For its part, in January the European Commission (EC) announced its Tax Transparency package to shed light on the secret deals some governments have struck to lower the tax rates of individual companies through 'tax rulings'. The legislative proposal requires member states to automatically exchange information on their tax rulings every three months, along with other initiatives.
In October 2015, the EC clamped down on Luxembourg and the Netherlands, member states that issued secret tax rulings that enabled Fiat and Starbucks, respectively, to reduce their tax by shifting profits abroad or deliberately underestimating them – rulings the EC considered unlawful state aid. The companies were ordered to pay a respective €20m to €30m in unpaid tax – a decision the Dutch government said it will appeal. Apple’s tax structure in Ireland is also under EU investigation – with a potential $8bn bill for back taxes, according to a Bloomberg Intelligence analysis, which Apple is lobbying against – as are Amazon’s and McDonald’s in Luxembourg.
In addition, the EC has concluded that Belgium enabled 35 multinationals to discount their corporate tax rates by between 50% and 90%, and ordered the country to claw back $700m from these companies' "excess profits". In January, the UK extracted a tax settlement from Google’s parent, Alphabet, to recover £130m ($185.9m) in taxes on profits that had been diverted since 2005 through Google’s Irish subsidiaries.
As a member of the OECD, US legislators are mulling decisions about implementing the BEPS proposals, some of which are opposed by some trade groups.

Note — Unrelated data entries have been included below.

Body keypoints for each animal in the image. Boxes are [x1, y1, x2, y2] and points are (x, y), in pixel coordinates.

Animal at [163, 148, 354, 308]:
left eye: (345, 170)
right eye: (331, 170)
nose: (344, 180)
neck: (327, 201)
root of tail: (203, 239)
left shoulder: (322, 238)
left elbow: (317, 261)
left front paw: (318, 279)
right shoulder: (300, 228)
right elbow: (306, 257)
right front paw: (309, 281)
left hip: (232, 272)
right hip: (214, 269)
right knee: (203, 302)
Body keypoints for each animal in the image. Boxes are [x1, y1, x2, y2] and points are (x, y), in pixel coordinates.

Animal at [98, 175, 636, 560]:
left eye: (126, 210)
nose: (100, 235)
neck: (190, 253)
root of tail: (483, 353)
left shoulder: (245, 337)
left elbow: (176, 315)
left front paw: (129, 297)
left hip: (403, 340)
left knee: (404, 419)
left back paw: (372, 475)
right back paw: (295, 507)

However, the US also faces the problem of its multinationals resorting to the practice of inversion, by which a US corporation buys a company in a foreign jurisdiction with a low corporate tax rate then adopts the domicile of its new acquisition. The proposed $20bn merger of Wisconsin-based Johnson Controls with Dublin’s Tyco International is the latest inversion to hit the headlines, following New York-based Pfizer’s proposed acquisition of Dublin-based Allergan.

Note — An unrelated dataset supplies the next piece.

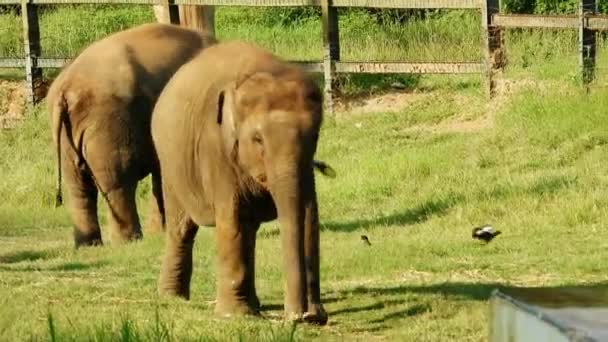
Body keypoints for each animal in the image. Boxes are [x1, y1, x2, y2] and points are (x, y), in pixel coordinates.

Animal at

The reason for the exodus is clear: multinationals consider the US corporate tax rate, at 35%, too high. And it is one of the few countries to tax a company on its worldwide operations. In addition, US companies can defer paying taxes on income earned abroad until it is brought home. As a result, US corporations are estimated to hold some $1900bn in offshore tax havens, with no intention of repatriating it.
In November 2015, the US Treasury announced yet another set of rules to try to curb the outflow. But there is consensus that until policymakers change the tax structure, the trend will continue.
Indeed, Mihir A Desai, a finance professor at Harvard Business School, argues that if the government addresses the problem only through anti-inversion regulations – without reform of the tax rate and without implementing a territorial tax system – it will be counterproductive. Mr Desai says it will draw a line that defines some transactions as inversions and others as genuine mergers. “The winners will be larger non-US firms that can buy US firms and have the deal not be characterised as an inversion,” he says.
Meanwhile, the Australian tax office has already taken aggressive action to name and shame domestic and multinational companies that paid little or no tax by, in 2014, publishing the tax details of 1500 large corporations. Tax commissioner Chris Jordan warned that some foreign-owned entities operating in Australia “are overly aggressive in the way they structure their operations".
“Large corporates now have to consider the impact of their tax information as a factor in managing their reputation with the markets, their shareholders, their consumers and in the Australian community,” Mr Jordan said. It is a lesson multinationals in other jurisdictions may well take to heart.